Ihor Radchenko <[email protected]> wrote:

>>> Also, I started this thread simply because LLMs are starting to affect
>>> the Org development. I'd prefer to discuss the rules we will eventually
>>> formulate on this list rather than elsewhere. This way, the records will
>>> be preserved.

>> Looking at my (and other projects) experience I think also orgmode is going 
>> in the direction of a
>> "no-AI slop/spam" policy that covers not only copyright concerns (which are 
>> still cloudy and having
>> the FSF in the loop makes the process longer).

> I'm leaning towards more receptive attitude.
> Preliminary ideas are the following:

> 1. First-time contributors should be discouraged to use LLM
> 2. The only exception to (1) is when they declare that
>    a. They are experienced LLM users
>    b. They confirm that they have reviewed the LLM-generated code and
>       *also the code it changes*
> 3. Contributors who wrote their own patches in the past may use LLM for
>    smallish patches. No new substantial features.
> 4. Regular contributors may be trusted to use LLM assist for new
>    features. They are probably experienced enough to review the
>    generated code and make sure that it is reasonable.

> […]

As a user, I wouldn't be happy with this.

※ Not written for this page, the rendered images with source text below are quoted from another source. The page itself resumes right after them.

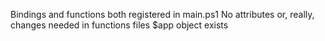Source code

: Bindings and functions both registered in main.ps1
No attributes or, really, changes needed in functions files
$app object exists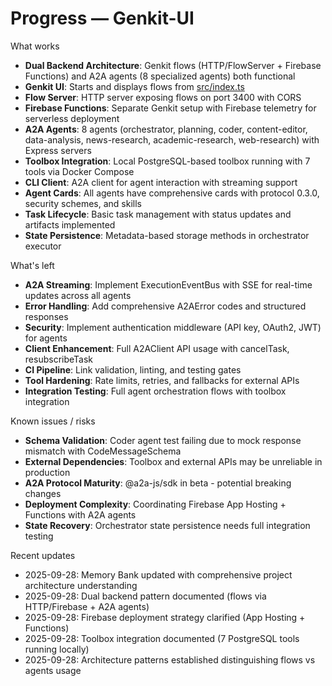 # Progress — Genkit-UI

What works

- **Dual Backend Architecture**: Genkit flows (HTTP/FlowServer + Firebase Functions) and A2A agents (8 specialized agents) both functional
- **Genkit UI**: Starts and displays flows from [src/index.ts](../src/index.ts)
- **Flow Server**: HTTP server exposing flows on port 3400 with CORS
- **Firebase Functions**: Separate Genkit setup with Firebase telemetry for serverless deployment
- **A2A Agents**: 8 agents (orchestrator, planning, coder, content-editor, data-analysis, news-research, academic-research, web-research) with Express servers
- **Toolbox Integration**: Local PostgreSQL-based toolbox running with 7 tools via Docker Compose
- **CLI Client**: A2A client for agent interaction with streaming support
- **Agent Cards**: All agents have comprehensive cards with protocol 0.3.0, security schemes, and skills
- **Task Lifecycle**: Basic task management with status updates and artifacts implemented
- **State Persistence**: Metadata-based storage methods in orchestrator executor

What's left

- **A2A Streaming**: Implement ExecutionEventBus with SSE for real-time updates across all agents
- **Error Handling**: Add comprehensive A2AError codes and structured responses
- **Security**: Implement authentication middleware (API key, OAuth2, JWT) for agents
- **Client Enhancement**: Full A2AClient API usage with cancelTask, resubscribeTask
- **CI Pipeline**: Link validation, linting, and testing gates
- **Tool Hardening**: Rate limits, retries, and fallbacks for external APIs
- **Integration Testing**: Full agent orchestration flows with toolbox integration

Known issues / risks

- **Schema Validation**: Coder agent test failing due to mock response mismatch with CodeMessageSchema
- **External Dependencies**: Toolbox and external APIs may be unreliable in production
- **A2A Protocol Maturity**: @a2a-js/sdk in beta - potential breaking changes
- **Deployment Complexity**: Coordinating Firebase App Hosting + Functions with A2A agents
- **State Recovery**: Orchestrator state persistence needs full integration testing

Recent updates

- 2025-09-28: Memory Bank updated with comprehensive project architecture understanding
- 2025-09-28: Dual backend pattern documented (flows via HTTP/Firebase + A2A agents)
- 2025-09-28: Firebase deployment strategy clarified (App Hosting + Functions)
- 2025-09-28: Toolbox integration documented (7 PostgreSQL tools running locally)
- 2025-09-28: Architecture patterns established distinguishing flows vs agents usage
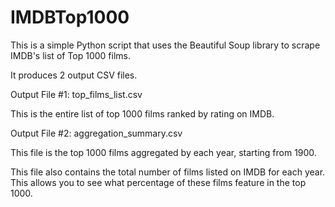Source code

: # IMDBTop1000

This is a simple Python script that uses the Beautiful Soup library to scrape IMDB's list of Top 1000 films.

It produces 2 output CSV files.

Output File #1: top_films_list.csv

This is the entire list of top 1000 films ranked by rating on IMDB.

Output File #2: aggregation_summary.csv

This file is the top 1000 films aggregated by each year, starting from 1900.

This file also contains the total number of films listed on IMDB for each year. This allows you to see what percentage
of these films feature in the top 1000.

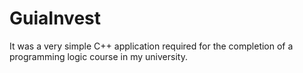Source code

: # GuiaInvest
It was a very simple C++ application required for the completion of a programming logic course in my university.
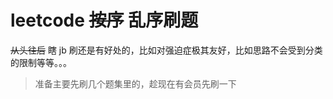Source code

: # leetcode ~~按序~~ 乱序刷题

~~从头往后~~ 瞎 jb 刷还是有好处的，比如对强迫症极其友好，比如思路不会受到分类的限制等等。。。

> 准备主要先刷几个题集里的，趁现在有会员先刷一下 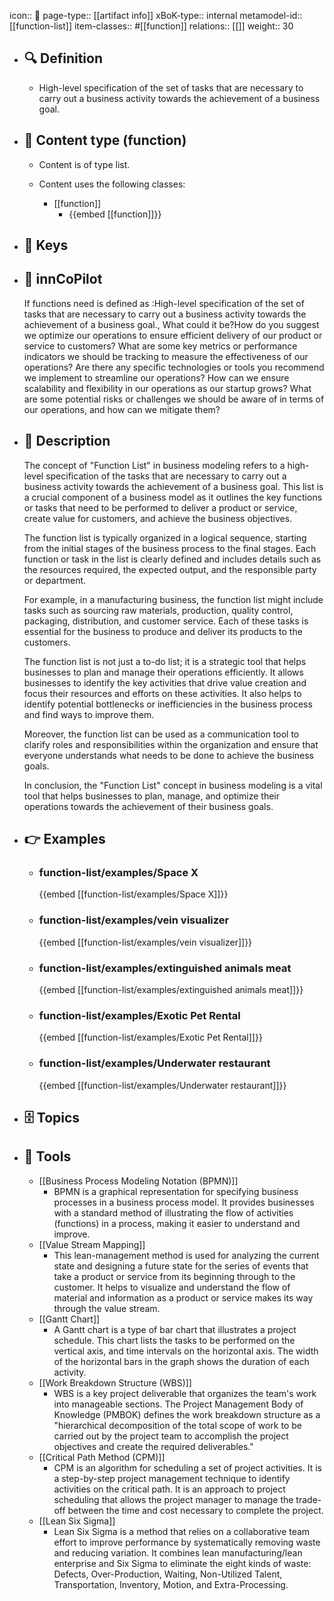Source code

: icon:: 🧿
page-type:: [[artifact info]]
xBoK-type:: internal
metamodel-id:: [[function-list]]
item-classes:: #[[function]]
relations:: [[]]
weight:: 30

- ## 🔍 Definition
  - High-level specification of the set of tasks that are necessary to carry out a business activity towards the achievement of a business goal.
- ## 📰 Content type (function)
  - Content is of type list.
  
  - Content uses the following classes:
    - [[function]]
      - {{embed [[function]]}}
  
- ## 🔑 Keys
  
- ## 🤖 innCoPilot
  If functions need is defined as :High-level specification of the set of tasks that are necessary to carry out a business activity towards the achievement of a business goal., What could it be?How do you suggest we optimize our operations to ensure efficient delivery of our product or service to customers?
  What are some key metrics or performance indicators we should be tracking to measure the effectiveness of our operations?
  Are there any specific technologies or tools you recommend we implement to streamline our operations?
  How can we ensure scalability and flexibility in our operations as our startup grows?
  What are some potential risks or challenges we should be aware of in terms of our operations, and how can we mitigate them?
- ## 📖 Description
  The concept of "Function List" in business modeling refers to a high-level specification of the tasks that are necessary to carry out a business activity towards the achievement of a business goal. This list is a crucial component of a business model as it outlines the key functions or tasks that need to be performed to deliver a product or service, create value for customers, and achieve the business objectives.
  
  The function list is typically organized in a logical sequence, starting from the initial stages of the business process to the final stages. Each function or task in the list is clearly defined and includes details such as the resources required, the expected output, and the responsible party or department.
  
  For example, in a manufacturing business, the function list might include tasks such as sourcing raw materials, production, quality control, packaging, distribution, and customer service. Each of these tasks is essential for the business to produce and deliver its products to the customers.
  
  The function list is not just a to-do list; it is a strategic tool that helps businesses to plan and manage their operations efficiently. It allows businesses to identify the key activities that drive value creation and focus their resources and efforts on these activities. It also helps to identify potential bottlenecks or inefficiencies in the business process and find ways to improve them.
  
  Moreover, the function list can be used as a communication tool to clarify roles and responsibilities within the organization and ensure that everyone understands what needs to be done to achieve the business goals.
  
  In conclusion, the "Function List" concept in business modeling is a vital tool that helps businesses to plan, manage, and optimize their operations towards the achievement of their business goals.
- ## 👉 Examples
  - ### function-list/examples/Space X
    {{embed [[function-list/examples/Space X]]}}
  - ### function-list/examples/vein visualizer
    {{embed [[function-list/examples/vein visualizer]]}}
  - ### function-list/examples/extinguished animals meat
    {{embed [[function-list/examples/extinguished animals meat]]}}
  - ### function-list/examples/Exotic Pet Rental
    {{embed [[function-list/examples/Exotic Pet Rental]]}}
  - ### function-list/examples/Underwater restaurant
    {{embed [[function-list/examples/Underwater restaurant]]}}
  
- ## 🗄️ Topics
  
- ## 🧰 Tools
  - [[Business Process Modeling Notation (BPMN)]]
    - BPMN is a graphical representation for specifying business processes in a business process model. It provides businesses with a standard method of illustrating the flow of activities (functions) in a process, making it easier to understand and improve.
  - [[Value Stream Mapping]]
    - This lean-management method is used for analyzing the current state and designing a future state for the series of events that take a product or service from its beginning through to the customer. It helps to visualize and understand the flow of material and information as a product or service makes its way through the value stream.
  - [[Gantt Chart]]
    - A Gantt chart is a type of bar chart that illustrates a project schedule. This chart lists the tasks to be performed on the vertical axis, and time intervals on the horizontal axis. The width of the horizontal bars in the graph shows the duration of each activity.
  - [[Work Breakdown Structure (WBS)]]
    - WBS is a key project deliverable that organizes the team's work into manageable sections. The Project Management Body of Knowledge (PMBOK) defines the work breakdown structure as a "hierarchical decomposition of the total scope of work to be carried out by the project team to accomplish the project objectives and create the required deliverables."
  - [[Critical Path Method (CPM)]]
    - CPM is an algorithm for scheduling a set of project activities. It is a step-by-step project management technique to identify activities on the critical path. It is an approach to project scheduling that allows the project manager to manage the trade-off between the time and cost necessary to complete the project.
  - [[Lean Six Sigma]]
    - Lean Six Sigma is a method that relies on a collaborative team effort to improve performance by systematically removing waste and reducing variation. It combines lean manufacturing/lean enterprise and Six Sigma to eliminate the eight kinds of waste: Defects, Over-Production, Waiting, Non-Utilized Talent, Transportation, Inventory, Motion, and Extra-Processing.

First, this establishes some kind of LLM priesthood where,
when one is experienced enough, one can use an LLM.  It also
requires this LLM-generated code just to be "reviewed".
History shows that in every field there are lots of people
who consider themselves experienced and that "review" is a
very loosely defined term that does not necessarily involve
looking at the code.

I want every contribution to be "owned".  That means that a
(human) contributor understands the code to the extent that
they can answer questions about it and take responsibility
if it introduces some bug or vulnerability.  I'm more than
willing to forgive if a volunteer makes a mistake in their
honest endeavour to advance Org (or software in general),
and I don't care if they found the solution by looking at
the code for hours or having a epiphany, but they should
have more knowledge than being able to type "fix this error"
at an LLM prompt for – well, what exactly?

Second, one of the main advantages of Org, Emacs and free
software overall is that I (as a user) can change and extend
it.  When doing so, I often encounter code that makes this
process harder.  LLMs and similar tools do not care about
this.  They "understand" complexity to a degree that a human
cannot, and thus they are not "interested" in generating
code that is easy to read and easy to extend.  As a result,
this may lead to a code base that a human can no longer
comprehend, i. e. a form of "closed source".